====== TEXTE À LIRE ======

Chems Eddine Chitour
Photo: L'expression
Jeudi 19 août 2010
«Les mots sont aujourd’hui des batailles:
les mots justes sont des batailles gagnées, les mots faux sont
des batailles perdues.»
Ludendorff, général allemand, mort en 1937
De la menace sarrasine évoquée par la Chanson de Roland, texte
fondateur de la littérature française, au péril islamiste
dénoncé par la doxa occidentale et les médias mainstream: toute
une littérature effrayante. Il est surprenant de constater que
son regard porté sur l’Islam, lui, n’a pas changé. Il en résulte
un discours empreint de préjugés millénaires. De l’expression «gentem
perfidam sarracenorum» (la nation perfide des sarrasins),
utilisée par l’Eglise omnipotente dans la première moitié du
VIIIe siècle en Occident, à l’étiquette «les Arabes, peuple
brigand» écrit par Montesquieu dans De l’esprit des lois,
les Arabes synonymes de musulmans chez les Occidentaux, sont
perçus comme étant un danger pour le monde chrétien. Plusieurs
siècles après, ce discours n’a pas pris un pli. Barbarie,
fatalisme, archaïsme, terrorisme. Autour de quelques idées
fortes en «isme», la représentation occidentale des
musulmans semble figée à travers les temps. Au contraire,
l’Islam le tiers exclus de la révélation abrahamique a donné à
la coalition «judéo-chrétienne» le magistère moral pour
diaboliser les musulmans. Le Sarrasin est remplacé par le
terroriste. Triste représentation. Un exemple? le tollé général
des bien-pensants en Occident concernant les velléités d’une
Association américaine de construire une mosquée à quelques
pâtés de maisons de «Ground Zéro», ancien emplacement des
twins towers détruites le 11 septembre 2001. Revenons à la
signification de la mosquée. La mosquée est le lieu de culte des
musulmans. Le mot qui la désigne: Masdjid serait un mot
sémitique ayant à la fois le sens de temps et d’oratoire. Ce mot
se retrouve dans le Coran qui parle de Jérusalem comme étant «El
Mesdjed El Aqsa», (Coran: sourate 17,verset 1). Il est aussi
évoqué à propos de la Kaâba «Al Mesdjed El Haram»,
l’oratoire sacré. A l’origine, l’Islam n’éprouva pas le besoin
de disposer d’un lieu de culte spécifique. Dans un hadith
rapporté par El Boukhari, le Prophète (Qsssl) déclare qu’il a
reçu la terre entière comme Mesdjed. A titre d’exemple, Lacheraf
parle de l’acculturation des communautés et de la place des
religions dans sa petite ville de Sidi Aïssa. Ecoutons-le: «...Et
puis, l’école officielle du village de Sidi-Aïssa était une
école dite ´´indigène´´ où il n’y avait pas un seul élève
européen mais une grande majorité d’élèves musulmans en même
temps qu’une douzaine de petits israélites parlant l’arabe comme
leur langue maternelle et fortement arabisés dans leurs genres
de vie. (...) Peut-être que la mode religieuse n’était pas, à
l’époque, pour le "m’as-tu vu" et le côté spectaculaire de la
simple pratique, de l’observance rituelle exagérée comme
aujourd’hui, car, dans ce centre villageois pourtant bien situé
et peuplé d’habitants à la spiritualité mystique ou monothéiste
affirmée, il n’existait ni mosquée officielle, ni église, ni
synagogue connue édifiée en tant que telle.»(1)

======

Poursuivez l'article sur le regard occidental porté sur l'islam et la mosquée, en reprenant juste après sa dernière phrase.

====== DONNÉES ======

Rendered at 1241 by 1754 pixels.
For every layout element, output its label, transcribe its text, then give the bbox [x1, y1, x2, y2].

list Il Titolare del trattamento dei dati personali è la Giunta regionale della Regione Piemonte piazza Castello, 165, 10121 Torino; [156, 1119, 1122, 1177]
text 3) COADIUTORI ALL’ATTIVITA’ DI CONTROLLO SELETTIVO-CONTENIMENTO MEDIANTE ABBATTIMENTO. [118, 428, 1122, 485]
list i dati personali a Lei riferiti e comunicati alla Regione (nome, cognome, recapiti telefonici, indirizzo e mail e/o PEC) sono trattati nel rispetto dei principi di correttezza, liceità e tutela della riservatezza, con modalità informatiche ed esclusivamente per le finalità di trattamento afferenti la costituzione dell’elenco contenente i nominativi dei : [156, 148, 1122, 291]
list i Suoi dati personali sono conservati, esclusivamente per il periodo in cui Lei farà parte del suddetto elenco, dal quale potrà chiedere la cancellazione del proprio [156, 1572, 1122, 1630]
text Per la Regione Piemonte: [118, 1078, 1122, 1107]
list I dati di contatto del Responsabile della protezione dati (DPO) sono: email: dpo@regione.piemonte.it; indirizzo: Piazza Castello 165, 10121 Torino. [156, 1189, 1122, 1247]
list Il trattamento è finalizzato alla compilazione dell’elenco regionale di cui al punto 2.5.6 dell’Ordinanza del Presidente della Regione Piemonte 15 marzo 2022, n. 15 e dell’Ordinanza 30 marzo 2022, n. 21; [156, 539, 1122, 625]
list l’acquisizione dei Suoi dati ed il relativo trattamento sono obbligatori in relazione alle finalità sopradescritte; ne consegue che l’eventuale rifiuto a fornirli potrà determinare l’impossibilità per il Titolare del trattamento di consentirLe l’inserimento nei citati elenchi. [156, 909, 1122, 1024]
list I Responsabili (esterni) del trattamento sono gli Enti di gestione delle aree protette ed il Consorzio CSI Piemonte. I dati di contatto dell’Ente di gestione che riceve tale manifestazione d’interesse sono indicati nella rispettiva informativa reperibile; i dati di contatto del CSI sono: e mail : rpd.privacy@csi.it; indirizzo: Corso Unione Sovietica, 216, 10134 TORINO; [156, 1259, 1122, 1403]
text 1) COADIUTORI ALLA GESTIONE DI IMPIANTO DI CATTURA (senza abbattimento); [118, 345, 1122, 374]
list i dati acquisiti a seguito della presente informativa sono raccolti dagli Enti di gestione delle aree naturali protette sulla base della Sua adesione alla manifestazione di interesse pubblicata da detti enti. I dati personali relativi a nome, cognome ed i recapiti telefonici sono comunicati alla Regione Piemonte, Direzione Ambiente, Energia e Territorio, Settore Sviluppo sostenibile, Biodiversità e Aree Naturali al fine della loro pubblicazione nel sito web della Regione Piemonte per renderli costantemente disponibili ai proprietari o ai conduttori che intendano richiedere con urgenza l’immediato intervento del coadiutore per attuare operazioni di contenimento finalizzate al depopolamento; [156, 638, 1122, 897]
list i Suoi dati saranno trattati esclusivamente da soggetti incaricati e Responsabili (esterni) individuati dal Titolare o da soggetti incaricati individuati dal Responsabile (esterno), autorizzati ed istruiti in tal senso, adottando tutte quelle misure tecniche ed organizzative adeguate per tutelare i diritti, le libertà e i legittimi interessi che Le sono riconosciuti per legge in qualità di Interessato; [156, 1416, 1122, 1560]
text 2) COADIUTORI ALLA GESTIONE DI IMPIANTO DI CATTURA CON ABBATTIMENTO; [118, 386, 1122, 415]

======

(RÉPONSE)
La mosquée, un lieu
de rencontre et de savoir
En clair, le musulman peut faire sa prière n’importe où, là où
il est surpris par l’heure de la prière. Point de clergé et de
decorum. C’est dire que la prière a plus d’importance que le
lieu dans laquelle elle se déroule. D’ailleurs, la mosquée de
Médine servit au début de lieu de réception de délégation
étrangère. On rapporte même que le Prophète (Qsssl) autorisa une
tribu arabe chrétienne: les Nadjranites à prier dans la mosquée.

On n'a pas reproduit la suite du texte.